**Passage to read**:

--------------------------------------------------

OH well cant be mad at someone for trying to make a buck or two lol.


----------



## Joe65SkylarkGS (Feb 15, 2010)

I counted 36 different schemes. Now, mind you, this is the Tjet but I'm sure the same color combos were used for the snap in bodies .On those I only have a couple dozen so I'm guessing I'm way off on those. Oh well .Can't have em all.


----------



## COMMANDER (Dec 20, 2015)

Joe65SkylarkGS said:


> I counted 36 different schemes. Now, mind you, this is the Tjet but I'm sure the same color combos were used for the snap in bodies .On those I only have a couple dozen so I'm guessing I'm way off on those. Oh well .Can't have em all.


Joe would u mind posting a pic of your dash Camaro collection? I wanna see what color combos I'm missing. snap on bodies of course lol.


----------



## Joe65SkylarkGS (Feb 15, 2010)

I'll see what I can do Tom on a pic.

--------------------------------------------------

Saved data entries:
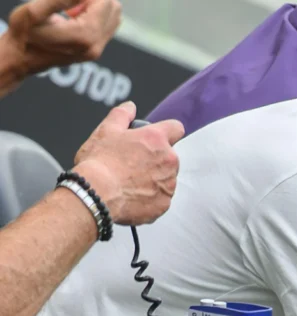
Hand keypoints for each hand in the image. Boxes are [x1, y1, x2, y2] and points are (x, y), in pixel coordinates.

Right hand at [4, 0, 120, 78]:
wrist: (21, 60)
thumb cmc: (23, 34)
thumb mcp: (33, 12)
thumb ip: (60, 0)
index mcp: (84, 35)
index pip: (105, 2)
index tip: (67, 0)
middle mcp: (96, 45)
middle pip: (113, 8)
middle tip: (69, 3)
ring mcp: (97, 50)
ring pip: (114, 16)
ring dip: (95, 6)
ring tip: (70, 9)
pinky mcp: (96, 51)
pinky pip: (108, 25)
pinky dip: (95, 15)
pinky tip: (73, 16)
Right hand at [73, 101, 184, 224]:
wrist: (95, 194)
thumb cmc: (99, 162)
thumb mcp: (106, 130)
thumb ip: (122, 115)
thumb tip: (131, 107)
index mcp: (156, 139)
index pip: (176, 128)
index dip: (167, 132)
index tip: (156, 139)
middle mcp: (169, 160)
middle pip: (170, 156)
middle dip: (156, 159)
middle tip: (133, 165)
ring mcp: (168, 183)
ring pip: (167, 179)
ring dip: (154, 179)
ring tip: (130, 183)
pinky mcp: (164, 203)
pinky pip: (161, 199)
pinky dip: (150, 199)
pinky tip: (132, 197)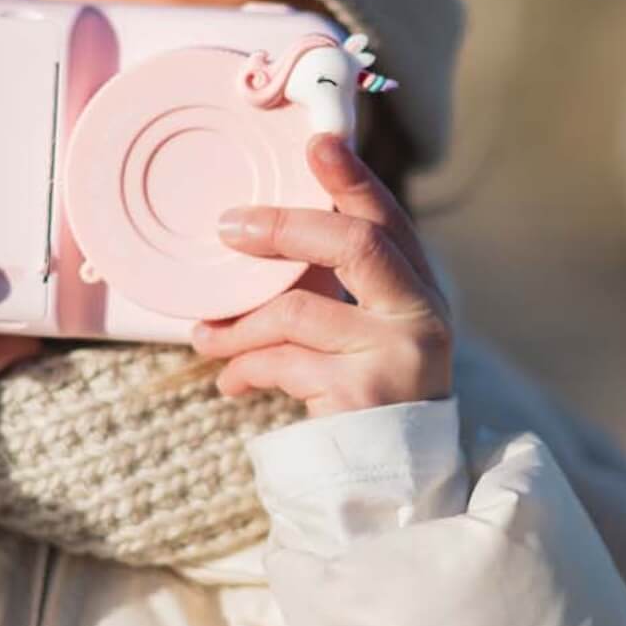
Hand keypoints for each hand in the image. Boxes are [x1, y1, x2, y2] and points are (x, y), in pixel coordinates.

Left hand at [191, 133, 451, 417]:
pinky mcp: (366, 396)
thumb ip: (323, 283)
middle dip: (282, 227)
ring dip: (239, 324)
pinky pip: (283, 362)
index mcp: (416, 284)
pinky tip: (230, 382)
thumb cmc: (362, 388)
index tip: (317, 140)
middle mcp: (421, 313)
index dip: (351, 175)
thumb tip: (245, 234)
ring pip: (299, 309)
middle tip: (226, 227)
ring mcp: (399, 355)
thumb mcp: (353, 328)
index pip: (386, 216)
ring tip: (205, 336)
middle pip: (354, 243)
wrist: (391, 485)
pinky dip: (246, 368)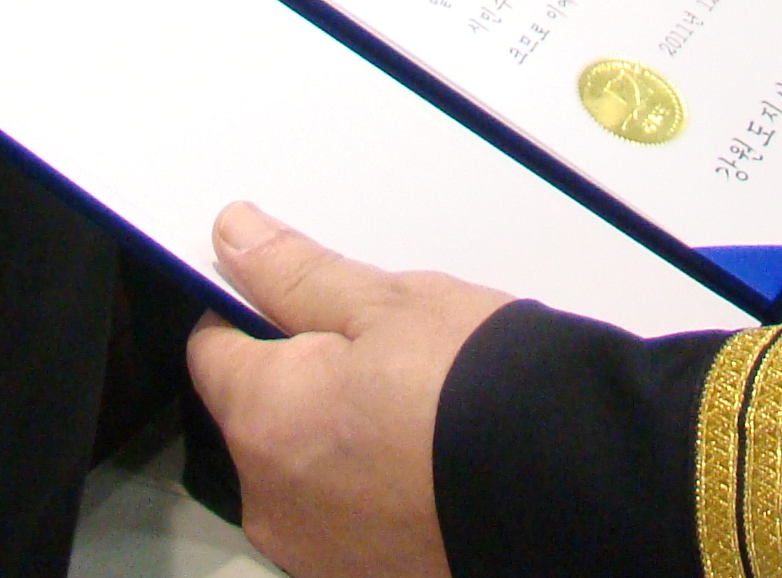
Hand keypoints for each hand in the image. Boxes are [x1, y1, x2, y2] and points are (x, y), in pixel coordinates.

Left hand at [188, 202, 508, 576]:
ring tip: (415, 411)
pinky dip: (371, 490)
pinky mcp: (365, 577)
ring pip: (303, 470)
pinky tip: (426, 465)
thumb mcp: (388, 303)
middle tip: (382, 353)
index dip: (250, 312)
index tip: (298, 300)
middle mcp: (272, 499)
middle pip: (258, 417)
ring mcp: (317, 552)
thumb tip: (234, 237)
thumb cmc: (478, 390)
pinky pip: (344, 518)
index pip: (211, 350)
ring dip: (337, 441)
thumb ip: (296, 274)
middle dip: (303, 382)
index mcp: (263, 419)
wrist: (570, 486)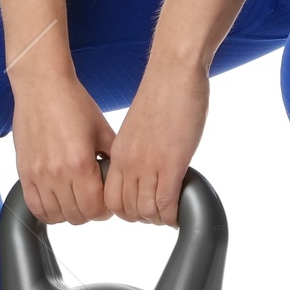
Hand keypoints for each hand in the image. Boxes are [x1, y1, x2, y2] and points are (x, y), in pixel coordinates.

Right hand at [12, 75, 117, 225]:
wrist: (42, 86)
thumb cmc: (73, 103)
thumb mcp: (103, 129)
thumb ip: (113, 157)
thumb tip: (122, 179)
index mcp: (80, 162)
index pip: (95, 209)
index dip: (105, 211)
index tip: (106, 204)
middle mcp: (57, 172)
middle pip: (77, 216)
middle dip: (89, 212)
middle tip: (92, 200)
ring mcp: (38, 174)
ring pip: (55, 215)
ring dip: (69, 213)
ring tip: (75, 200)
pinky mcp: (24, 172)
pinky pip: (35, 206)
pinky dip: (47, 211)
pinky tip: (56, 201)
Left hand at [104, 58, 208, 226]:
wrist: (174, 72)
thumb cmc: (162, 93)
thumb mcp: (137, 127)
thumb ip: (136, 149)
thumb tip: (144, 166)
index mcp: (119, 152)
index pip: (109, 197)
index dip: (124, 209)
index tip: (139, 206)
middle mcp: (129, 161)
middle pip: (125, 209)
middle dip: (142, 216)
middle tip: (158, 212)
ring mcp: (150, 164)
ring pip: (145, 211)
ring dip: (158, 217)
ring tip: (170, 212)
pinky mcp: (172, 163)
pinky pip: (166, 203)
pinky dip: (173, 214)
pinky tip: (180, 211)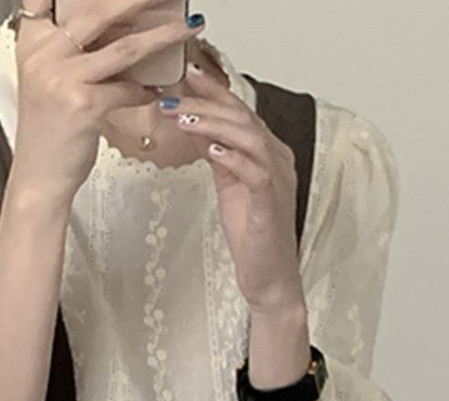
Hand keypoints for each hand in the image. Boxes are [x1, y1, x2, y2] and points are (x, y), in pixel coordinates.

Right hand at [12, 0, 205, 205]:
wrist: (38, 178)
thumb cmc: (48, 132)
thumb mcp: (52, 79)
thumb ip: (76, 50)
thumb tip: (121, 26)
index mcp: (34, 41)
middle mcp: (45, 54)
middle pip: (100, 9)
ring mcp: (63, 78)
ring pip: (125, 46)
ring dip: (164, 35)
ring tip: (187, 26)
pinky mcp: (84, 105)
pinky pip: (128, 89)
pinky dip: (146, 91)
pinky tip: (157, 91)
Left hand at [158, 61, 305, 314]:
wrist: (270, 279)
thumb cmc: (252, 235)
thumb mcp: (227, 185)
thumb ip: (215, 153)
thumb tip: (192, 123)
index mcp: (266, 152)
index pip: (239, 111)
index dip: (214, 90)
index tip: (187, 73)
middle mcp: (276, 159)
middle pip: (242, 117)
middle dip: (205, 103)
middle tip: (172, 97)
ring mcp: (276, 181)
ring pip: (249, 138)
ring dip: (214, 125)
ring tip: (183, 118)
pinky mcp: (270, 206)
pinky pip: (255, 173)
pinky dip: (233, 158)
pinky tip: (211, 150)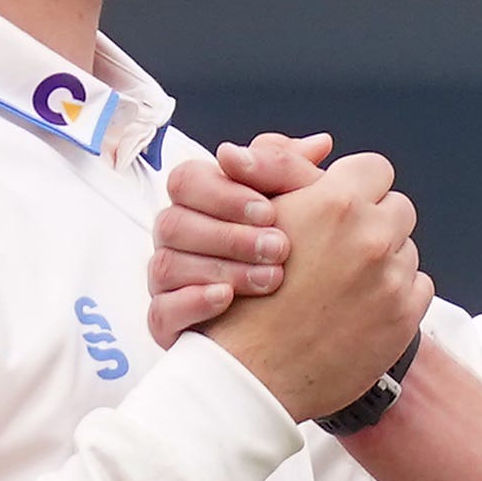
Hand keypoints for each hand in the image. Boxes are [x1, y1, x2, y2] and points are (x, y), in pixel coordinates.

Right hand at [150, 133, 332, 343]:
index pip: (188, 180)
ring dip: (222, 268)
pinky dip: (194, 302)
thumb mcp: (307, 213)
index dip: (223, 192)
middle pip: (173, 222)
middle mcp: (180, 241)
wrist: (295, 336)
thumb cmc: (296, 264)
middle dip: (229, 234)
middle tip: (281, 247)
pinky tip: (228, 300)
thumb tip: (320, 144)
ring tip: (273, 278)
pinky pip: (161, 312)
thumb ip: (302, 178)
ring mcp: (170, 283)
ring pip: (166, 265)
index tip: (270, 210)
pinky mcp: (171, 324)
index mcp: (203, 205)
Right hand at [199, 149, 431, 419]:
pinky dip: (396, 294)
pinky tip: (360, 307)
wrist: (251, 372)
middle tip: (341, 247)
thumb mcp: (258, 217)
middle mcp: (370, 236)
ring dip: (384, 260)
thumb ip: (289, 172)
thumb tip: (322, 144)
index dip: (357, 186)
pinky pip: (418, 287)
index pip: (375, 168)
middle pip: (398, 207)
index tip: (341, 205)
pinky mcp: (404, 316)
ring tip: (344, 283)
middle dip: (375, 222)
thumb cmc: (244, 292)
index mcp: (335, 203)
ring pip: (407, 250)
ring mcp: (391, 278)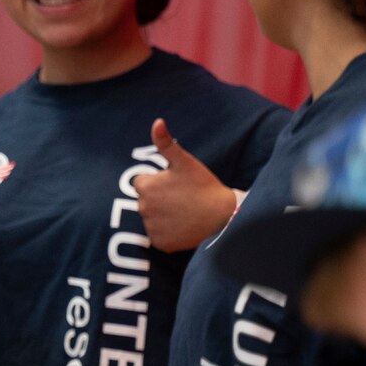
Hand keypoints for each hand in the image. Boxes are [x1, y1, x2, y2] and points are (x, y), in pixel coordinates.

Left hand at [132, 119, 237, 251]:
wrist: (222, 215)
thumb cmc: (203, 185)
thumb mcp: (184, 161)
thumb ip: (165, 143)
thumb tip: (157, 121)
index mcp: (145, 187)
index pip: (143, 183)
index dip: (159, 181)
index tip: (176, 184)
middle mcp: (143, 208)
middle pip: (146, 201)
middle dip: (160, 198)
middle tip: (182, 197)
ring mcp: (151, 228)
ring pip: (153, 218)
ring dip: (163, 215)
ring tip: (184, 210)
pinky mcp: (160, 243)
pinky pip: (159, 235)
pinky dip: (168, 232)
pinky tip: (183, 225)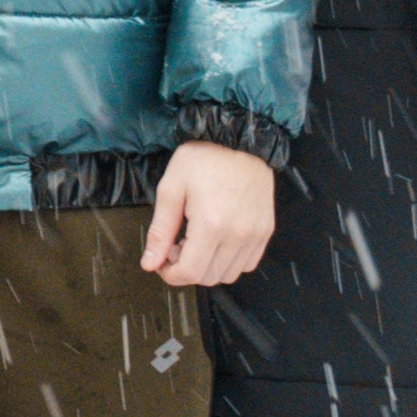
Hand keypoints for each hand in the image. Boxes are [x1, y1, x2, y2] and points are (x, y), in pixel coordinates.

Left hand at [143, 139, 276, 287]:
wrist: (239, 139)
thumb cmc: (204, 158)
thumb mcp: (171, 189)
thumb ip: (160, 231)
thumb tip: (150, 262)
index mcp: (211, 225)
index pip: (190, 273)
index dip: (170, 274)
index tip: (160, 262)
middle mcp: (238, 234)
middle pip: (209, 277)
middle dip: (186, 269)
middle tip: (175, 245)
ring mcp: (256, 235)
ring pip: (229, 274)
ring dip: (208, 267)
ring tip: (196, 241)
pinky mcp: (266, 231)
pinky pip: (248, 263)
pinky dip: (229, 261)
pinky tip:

--------------------------------------------------

**Your goal**:
Pick up the forum thread about Tjet Camaro color schemes above from its last post and continue it.

**Exercise result**:
P.S. I just found 12 more schemes. With side pipes!!!!! 

And also blue stripes!!!!! Dam he went silly on these bodies!!!! Lmao. 


Go Dan!!! ??????


----------



## COMMANDER (Dec 20, 2015)

Joe65SkylarkGS said:


> I'll see what I can do Tom on a pic.
> 
> P.S. I just found 12 more schemes. With side pipes!!!!!
> 
> ...


man I cant wait to see this.


----------



## wyatt641 (Jan 14, 2012)

COMMANDER said:


> man I cant wait to see this.


dont forget..he also offered the body as an unpainted kit at one time also on his old website..dash that is.:dude:


----------



## COMMANDER (Dec 20, 2015)

wyatt641 said:


> dont forget..he also offered the body as an unpainted kit at one time also on his old website..dash that is.:dude:


Yes I have a couple white unpainted now if I could just find somebody that can put a funky custom paint job on them.


----------



## sethndaddy (Dec 4, 2004)

and didnt he offer "repainted" ones??


----------



## sethndaddy (Dec 4, 2004)

does anyone have a few tjet versions they want to trade?


----------



## Joe65SkylarkGS (Feb 15, 2010)

sethndaddy said:


> and didnt he offer "repainted" ones??





sethndaddy said:


> does anyone have a few tjet versions they want to trade?



Yes and yea I may trade .What cha offering?? Snap on type?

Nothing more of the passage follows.